The moment that Greek artist Kostas Makedonas made sense of the world was the moment he began his career with music. Art – in all its forms – is an expression of one’s understanding, and Makedonas uses his music to do just that.
His relationship with music and song started at an early age.
“My parents loved music, mainly Greek music, and would play folk songs in the house, so from a very early age, I began to listen and play these songs,” Makedonas says.
Born and raised in Thessaloniki, taking up music wasn’t intentional for the artist, he explains it happened organically. Even before he started school, he knew how to play and sing dozens of songs and would impress family and friends who’d visit.
At the age of ten, Makedonas took up classical guitar. He would practice on songs that he loved, that meant something to him. He would begin to involve other classmates and they would put on performances and mini concerts.
By the time high school came, he would host musical events at school and get other students with an interest in music involved. They developed a small hub of music appreciators who wanted to immerse themselves in the scenes of Greece of the time.
As a university student studying economics, he continued to perform in various musical settings throughout Thessaloniki.
His debut album ‘No Idea’ (Δεν Έχω Ιδέα), with music by St. Kraounakis and lyrics by L. Nikolakopoulou, was released in 1988 and since then Makedonas has experienced a continuous upward trend in the music scene as one of the most sought after musicians, working with almost all the big names of Greek music. His collaborative efforts include names like Alkistis Protopsaltis, Eleni Vitali, Christos Nikolopoulos, Yannis Markopoulos, Mikis Theodorakis, George Zika, Mimis Plessas, Dimitra Galani, Manolis Mitsias, Aliki Vouyiouklaki, George Dalaras, Harris Alexiou, Marinella, Glykeria, Pantelis Thalassinos and countless others.
Makedonas is the first to admit he’s had a blessed career. He has worked with some of biggest names and the most influential people of Greek music and considers himself “very lucky” because he learned a lot from them.
“I’ve had the fortune to develop great partnerships with almost all the important Greek artists throughout the years,” he says. Some of these include: Giannis Markopoulos, Mikis Theodorakis, Christos Nikolopoulos, George Zika, Dimitri Papadimitriou, Manos Eleftheriou, Mars Davarakis, Giorgos Theofanous and Nikos Moraitis.
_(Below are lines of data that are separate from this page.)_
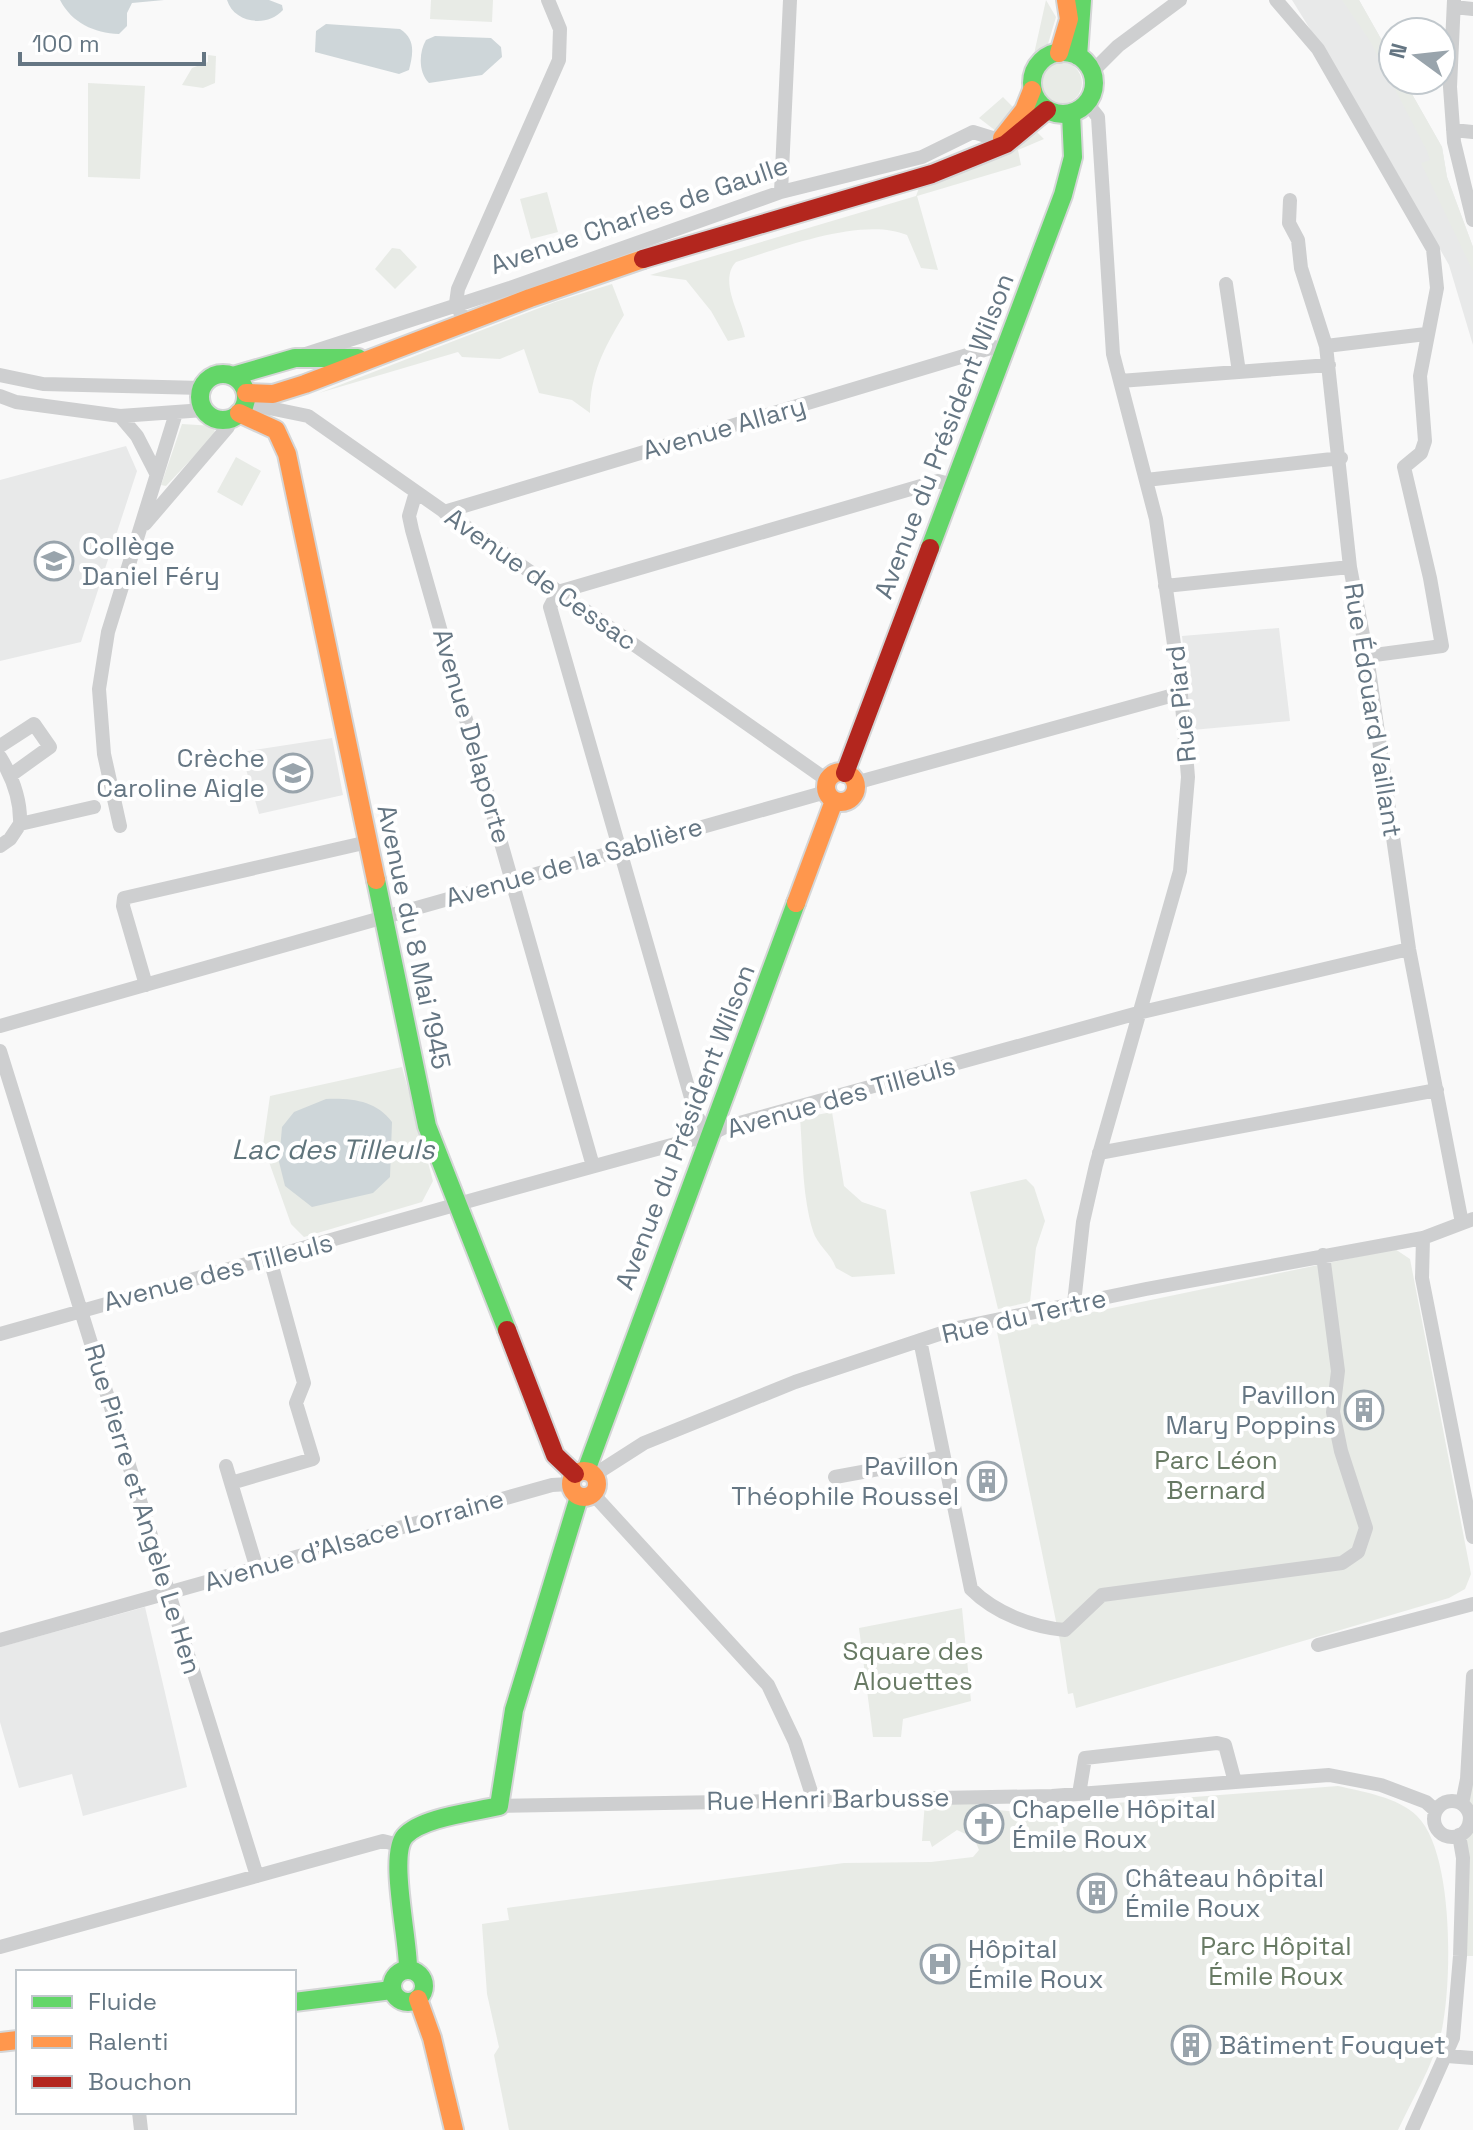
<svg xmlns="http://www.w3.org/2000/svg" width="1473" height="2130" viewBox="0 0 1473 2130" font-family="'Space Grotesk',sans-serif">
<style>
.built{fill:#e8e9e9}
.green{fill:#e8ebe6}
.water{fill:#ced6d9}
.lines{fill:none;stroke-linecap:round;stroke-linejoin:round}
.fast-casing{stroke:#d5d6d7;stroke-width:22}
.slow-casing{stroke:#d5d6d7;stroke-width:22}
.jam-casing{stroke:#d5d6d7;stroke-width:22}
.street{stroke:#cecfd0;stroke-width:14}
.fast{stroke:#63d668;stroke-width:18}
.slow{stroke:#ff974d;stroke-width:18}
.jam{stroke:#b3261e;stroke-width:18}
.labels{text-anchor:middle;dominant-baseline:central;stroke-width:8;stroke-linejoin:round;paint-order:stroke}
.street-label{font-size:26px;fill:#657683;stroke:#fff}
.poi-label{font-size:26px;fill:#657683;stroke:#fff;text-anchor:start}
.park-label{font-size:26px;fill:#687a64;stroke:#fff}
.water-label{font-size:28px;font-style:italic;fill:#60757c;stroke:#fff}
</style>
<rect width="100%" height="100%" fill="#f9f9f9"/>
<path class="built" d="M 1292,0 L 1359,0 L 1393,60 L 1393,80 L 1404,80 L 1442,147 L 1447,177 L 1473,247 L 1473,345 L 1449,265 L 1369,124 Z
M 126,446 L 137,471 L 81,642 L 0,661 L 0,480 Z
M 1279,628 L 1290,721 L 1192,730 L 1182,636 Z
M 332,738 L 343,795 L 259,814 L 241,752 Z
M 145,1607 L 187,1787 L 83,1816 L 72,1774 L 19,1788 L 0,1722 L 0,1647 Z"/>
<path class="green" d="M 431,0 L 493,0 L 492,22 L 430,19 Z
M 1046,0 L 1056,17 L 1048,44 L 1034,54 Z
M 1342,0 L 1359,0 L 1393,60 L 1393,80 L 1404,80 L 1442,147 L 1447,177 L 1473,247 L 1473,271 L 1421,163 L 1430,160 L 1427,151 L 1370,41 Z
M 208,55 L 216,56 L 215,83 L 203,88 L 182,85 L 192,68 L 208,62 Z
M1040 83a21 21 0 1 1 42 0a21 21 0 1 1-42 0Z
M 88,83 L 145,86 L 140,179 L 88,177 Z
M 1003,97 L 1018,112 L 996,131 L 979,118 Z
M 1037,132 L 1044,139 L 1018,150 L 1021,165 L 917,196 L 938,270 L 921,268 L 907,235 C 863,216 781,248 736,262 C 718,281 741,315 745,337 L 728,341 L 711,311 L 686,280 L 650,275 L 916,196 L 919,188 L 1012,149 Z
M 547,192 L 558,232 L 531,239 L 520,199 Z
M 392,248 L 400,249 L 417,267 L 395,289 L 375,269 Z
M 612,284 L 624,315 C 604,348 590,374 590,413 L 572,400 L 539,393 L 524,349 L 500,359 L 462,357 L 458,352 L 319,393 L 555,302 Z
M 182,424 L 214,426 L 215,434 L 166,486 L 161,485 Z
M 236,457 L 261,471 L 242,506 L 217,492 Z
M 402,1067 L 433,1181 L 422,1202 L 304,1237 L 291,1224 L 263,1145 L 270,1096 Z
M 832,1112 L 844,1186 L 862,1202 L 886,1210 L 895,1274 L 852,1277 L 836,1268 C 831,1253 817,1245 813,1231 C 802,1195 803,1155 800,1118 Z
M 1026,1179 L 1034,1187 L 1045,1221 L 1036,1248 L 1030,1302 L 998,1309 L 970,1192 Z
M 1395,1249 L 1410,1259 L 1471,1574 L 1465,1589 L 1449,1598 L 1076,1708 L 1073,1693 L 1068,1694 L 1060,1641 L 997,1332 Z
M 962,1608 L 971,1701 L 903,1719 L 901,1737 L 873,1737 L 859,1628 Z
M 1473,1775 L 1473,1956 L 1460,1956 L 1459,1835 Z
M 1338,1786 C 1363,1792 1398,1797 1417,1816 C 1454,1852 1452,1981 1442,2029 C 1434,2064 1413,2098 1398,2130 L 509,2130 L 494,2055 L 499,2047 L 487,1994 L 482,1924 L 509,1920 L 507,1908 L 844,1863 L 931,1862 L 973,1857 L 979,1850 L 974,1838 L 957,1830 L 932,1847 L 930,1841 L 922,1841 L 925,1801 L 976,1803 L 978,1808 L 1027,1813 L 1063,1811 L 1064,1807 Z"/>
<path class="water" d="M 60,0 L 164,0 L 132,3 L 127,13 L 127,26 L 119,34 C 94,33 72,23 60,0 Z
M 227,0 L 269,0 L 282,5 L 283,10 C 267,28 234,23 227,0 Z
M 326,24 L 400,29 C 416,39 413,54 409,70 L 399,74 L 315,52 L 316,31 Z
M 435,36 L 491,38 L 501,47 L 502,57 L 482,75 L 429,83 C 418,72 419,52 426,40 Z
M 326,1099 C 353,1098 376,1101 392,1122 L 390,1177 L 373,1193 L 312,1207 L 285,1186 L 279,1162 L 282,1127 L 294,1112 Z"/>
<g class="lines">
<g class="fast-casing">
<path id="fast" d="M1032 83a31 31 0 1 1 62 0a31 31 0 1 1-62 0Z
M 1078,56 L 1082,0
M200 397a23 23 0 1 1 46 0a23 23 0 1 1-46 0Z
M 233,376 L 295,358 L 358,358
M 930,548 L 1063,195 L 1073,157 L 1071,114
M 376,880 L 427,1126 L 507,1330
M 586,1471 L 796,903
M392 1986a16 16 0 1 1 32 0a16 16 0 1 1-32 0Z
M 408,1970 C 409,1941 388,1855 405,1836 C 422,1817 475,1812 499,1806 L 514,1710 L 579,1497
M 294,2002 L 392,1990"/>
</g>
<g class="slow-casing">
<path id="slow" d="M 1059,53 L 1069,19 L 1066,0
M 1002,138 L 1024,110 L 1032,90
M 246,393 L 273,394 L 305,384 L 530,298 L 643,259
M 239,413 L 276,430 L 287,454 L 376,880
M826 787a15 15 0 1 1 30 0a15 15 0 1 1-30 0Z
M 796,903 L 834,801
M571 1484a13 13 0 1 1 26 0a13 13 0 1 1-26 0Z
M 418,1999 L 432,2038 L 454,2130
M 0,2042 L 18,2040"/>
</g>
<g class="jam-casing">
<path id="jam" d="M 643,259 L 932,174 L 1006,144 L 1047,110
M 845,773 L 930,548
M 507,1330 L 555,1455 L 575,1474"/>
</g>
<path class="street" d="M 1276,0 L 1318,49 L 1433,249 L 1437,288 L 1420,376 L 1425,441 L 1421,453 L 1404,467 L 1430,578 L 1442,646 L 1367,656
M 1454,0 L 1450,87 L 1454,142 L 1473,220
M 1454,7 L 1473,9
M 1092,72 L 1118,46 L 1180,0
M 1453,130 L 1473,132
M 781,192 L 790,0
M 1290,200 L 1289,223 L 1298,240 L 1301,268 L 1326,346 L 1350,567 L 1367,656 L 1409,949 L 1462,1223
M 1226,284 L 1239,372
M 465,323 L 456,303 L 458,289 L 559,60 L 560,29 L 548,0
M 1326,346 L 1426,334
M 306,354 L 510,288 L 781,192 L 922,157 L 973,132 L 999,140
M 0,375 L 43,384 L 202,388
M 1120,381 L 1329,365
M 0,396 L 16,402 L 120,416 L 204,410
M 245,403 L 308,416 L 827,780
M 120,416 L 137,436 L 156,473
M 1146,480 L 1341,458
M 416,492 L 409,516 L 412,530 L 593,1166
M 444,512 L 994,347 L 1004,351
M 145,524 L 228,427 L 228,418
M 1165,586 L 1350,567
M 0,746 L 34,724 L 50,747 L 11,775
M 0,757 C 13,778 21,799 20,824
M 855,783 L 1181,693
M 120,826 L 104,754 L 99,689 L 108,632 L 176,413
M 0,846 L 10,839 L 20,824 L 94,807
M 146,985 L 123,906 L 124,898 L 368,842
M 0,1026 L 826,792
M 0,1051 L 257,1876
M 709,1135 L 696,1115 L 550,607 L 558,592 L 938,481 L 954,485
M 1099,1153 L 1437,1090
M 1423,1238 L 1422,1278 L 1473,1537
M 1074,1303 L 1083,1222 L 1096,1165 L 1180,871 L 1188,777 L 1181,693 L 1156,519 L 1113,354 L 1098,117 L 1087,103
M 0,1334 C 236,1268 472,1198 709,1135 L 725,1127 L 1138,1013 L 1409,949
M 920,1340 L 971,1589 C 995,1613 1032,1627 1065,1630 L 1102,1595 L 1342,1563 L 1358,1552 L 1366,1528 L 1341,1451 L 1333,1412 L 1338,1371 L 1323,1255
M 226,1466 L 231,1483
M 594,1475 L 644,1443 L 795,1382 L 957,1328 L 1146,1289 L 1423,1238 L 1473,1219
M 835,1477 L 944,1457
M 593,1494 L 768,1685 L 795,1742 L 813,1798
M 257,1569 L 231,1483 L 313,1459 L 296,1403 L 304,1383 L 270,1259
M 0,1640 L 552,1485 L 570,1484
M 1318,1645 L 1473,1604
M 1079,1794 L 1085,1758 L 1217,1743 L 1225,1745 L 1235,1782
M1434 1819a18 18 0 1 1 36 0a18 18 0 1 1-36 0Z
M 1462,1804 L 1467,1779 L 1473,1676
M 499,1806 L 1052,1796 L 1329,1775 L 1381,1785 L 1426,1802 L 1436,1811
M 0,1947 L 383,1841 L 399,1845
M 1447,2056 L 1473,2058
M 139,2112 L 141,2130
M 1412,2130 L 1453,2038 L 1460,1956 L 1463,1858 L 1459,1835"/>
<use href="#fast" class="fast"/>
<use href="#slow" class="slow"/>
<use href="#jam" class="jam"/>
</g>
<defs>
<g id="school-ring" transform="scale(2)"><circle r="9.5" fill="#fff" stroke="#99a4ac" stroke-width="1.5"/><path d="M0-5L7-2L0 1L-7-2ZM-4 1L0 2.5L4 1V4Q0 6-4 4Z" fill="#99a4ac"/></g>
<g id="building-ring" transform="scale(2)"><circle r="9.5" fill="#fff" stroke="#99a4ac" stroke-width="1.5"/><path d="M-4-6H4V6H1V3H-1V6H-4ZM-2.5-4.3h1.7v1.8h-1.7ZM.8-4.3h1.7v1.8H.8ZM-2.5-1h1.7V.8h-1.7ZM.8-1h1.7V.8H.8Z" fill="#99a4ac"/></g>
<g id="church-ring" transform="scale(2)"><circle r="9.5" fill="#fff" stroke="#99a4ac" stroke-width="1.5"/><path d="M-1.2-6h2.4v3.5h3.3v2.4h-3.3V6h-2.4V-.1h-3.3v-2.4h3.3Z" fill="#99a4ac"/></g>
<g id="hospital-ring" transform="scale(2)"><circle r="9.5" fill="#fff" stroke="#99a4ac" stroke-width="1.5"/><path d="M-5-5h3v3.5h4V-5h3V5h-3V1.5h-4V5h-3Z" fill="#99a4ac"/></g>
</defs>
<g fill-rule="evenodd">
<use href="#school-ring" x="54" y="561"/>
<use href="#school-ring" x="293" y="773"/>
<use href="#building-ring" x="1364" y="1410"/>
<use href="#building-ring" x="987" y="1481"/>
<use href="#church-ring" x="984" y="1824"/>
<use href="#building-ring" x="1097" y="1893"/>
<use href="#hospital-ring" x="940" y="1964"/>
<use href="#building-ring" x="1191" y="2045"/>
</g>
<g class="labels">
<g class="street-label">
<text transform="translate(639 215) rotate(-19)">Avenue Charles de Gaulle</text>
<text transform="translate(724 428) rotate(-16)">Avenue Allary</text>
<text transform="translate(944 436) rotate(-69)">Avenue du Président Wilson</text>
<text transform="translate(541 579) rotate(35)">Avenue de Cessac</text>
<text transform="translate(1181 704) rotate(-96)">Rue Piard</text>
<text transform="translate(1373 710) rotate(81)">Rue Édouard Vaillant</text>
<text transform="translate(472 736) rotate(74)">Avenue Delaporte</text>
<text transform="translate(574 862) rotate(-16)">Avenue de la Sablière</text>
<text transform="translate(414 937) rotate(78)">Avenue du 8 Mai 1945</text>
<text transform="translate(841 1097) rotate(-16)">Avenue des Tilleuls</text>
<text transform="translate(685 1127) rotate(-69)">Avenue du Président Wilson</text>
<text transform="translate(218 1272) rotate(-15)">Avenue des Tilleuls</text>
<text transform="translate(1024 1316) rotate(-13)">Rue du Tertre</text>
<text transform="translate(143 1509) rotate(73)">Rue Pierre et Angèle Le Hen</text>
<text transform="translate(354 1540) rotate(-16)">Avenue d'Alsace Lorraine</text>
<text transform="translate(828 1799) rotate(-1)">Rue Henri Barbusse</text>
</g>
<g class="poi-label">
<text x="82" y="546">Collège<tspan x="82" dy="30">Daniel Féry</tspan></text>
<text x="265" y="758" text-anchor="end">Crèche<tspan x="265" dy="30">Caroline Aigle</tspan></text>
<text x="1336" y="1395" text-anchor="end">Pavillon<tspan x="1336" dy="30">Mary Poppins</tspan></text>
<text x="959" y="1466" text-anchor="end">Pavillon<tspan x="959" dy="30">Théophile Roussel</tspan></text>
<text x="1012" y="1809">Chapelle Hôpital<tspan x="1012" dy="30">Émile Roux</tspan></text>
<text x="1125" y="1878">Château hôpital<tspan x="1125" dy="30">Émile Roux</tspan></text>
<text x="968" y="1949">Hôpital<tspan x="968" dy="30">Émile Roux</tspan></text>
<text x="1219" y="2045">Bâtiment Fouquet</text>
</g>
<g class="park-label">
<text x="1216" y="1460">Parc Léon<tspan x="1216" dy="30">Bernard</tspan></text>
<text x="913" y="1651">Square des<tspan x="913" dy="30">Alouettes</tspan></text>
<text x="1276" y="1946">Parc Hôpital<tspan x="1276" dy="30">Émile Roux</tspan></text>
</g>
<g class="water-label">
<text x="333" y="1149">Lac des Tilleuls</text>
</g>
</g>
<rect x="16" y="1970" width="280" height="144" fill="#ffffff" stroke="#c1c8cd" stroke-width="2"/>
<rect x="32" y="1996" width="40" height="12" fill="#63d668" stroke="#c1c8cd" stroke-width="2"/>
<text x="88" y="2010" font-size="24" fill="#657683">Fluide</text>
<rect x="32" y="2036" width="40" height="12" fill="#ff974d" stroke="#c1c8cd" stroke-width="2"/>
<text x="88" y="2050" font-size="24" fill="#657683">Ralenti</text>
<rect x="32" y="2076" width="40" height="12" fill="#b3261e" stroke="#c1c8cd" stroke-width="2"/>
<text x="88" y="2090" font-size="24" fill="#657683">Bouchon</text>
<g transform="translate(1417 56) rotate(285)"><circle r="38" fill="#ffffff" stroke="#c1c8cd" stroke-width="2"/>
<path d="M0-6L14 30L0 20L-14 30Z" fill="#99a4ac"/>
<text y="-12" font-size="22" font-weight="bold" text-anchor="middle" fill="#657683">N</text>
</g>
<path d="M20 52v12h184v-12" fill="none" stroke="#657683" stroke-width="4"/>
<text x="32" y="52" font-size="24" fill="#657683" stroke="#ffffff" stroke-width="6" paint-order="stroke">100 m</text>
</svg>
“I also worked with leading singers and contemporaries and I’m very lucky because I learned a lot from them,” he continues, adding to the list of names Giorgos Ntalaras, Haris Alexiou and Glykeria, to name but a few.
He has 12 solo albums and has collaborated on over 40 other artists’ albums. His debut performance in Australia will include some of his biggest hits and tributes to many of the great Greek composers.
And after a musical career that has spanned 25 years, he’s finally here on Australian soil to perform two free concerts on Saturday and Sunday night as part of the Greek Community of Melbourne’s Lonsdale Street Festival. Makedonas will be performing with Emmanouil Georgostathis directing Orchestra Emmetron and introducing vocals by Eirini Toumpaki.
“I am thrilled to perform for the first time in Australia,” says the artist, who says he’s been told by his contemporaries how wonderful Australian audiences are, and for the ones who have performed in the past at the Lonsdale Street Festival, what a joy this is. The reception given by the Greek Australians is second to none, and this is something the artist looks forward to.
“Our goal is to fill the people’s ears and soul with good Greek songs and – of course – have fun,” says Makedonas, who is ready and willing to give his all to the crowd this weekend.
He’s performed this style of concert with the Orchestra Emmetron and looks forward to bringing it to Australia for the first time. The show encapsulates the spirit and soul of a broad cross section of Greek songs of the past and present. It’s a show that celebrates Greek music, and the main musical instrument of the Hellenic Republic – the bouzouki.
Makedonas is a grateful artist, grateful to play to the Greeks of the Antipodes, and the wider Australian community, and engage them in song; grateful for the invitation and even more grateful to sing the songs that mean so much to him on the other side of the world – somewhere far from Greece, but where he knows he will find a much appreciative audience.
Kostas Makedonas will be performing two free concerts this weekend at the Greek Community of Melbourne’s Lonsdale Street Festival at 8.00 pm. Makedonas will be performing with Emmanouil Georgostathis directing Orchestra Emmetron and introducing the vocals of Eirini Toumpaki.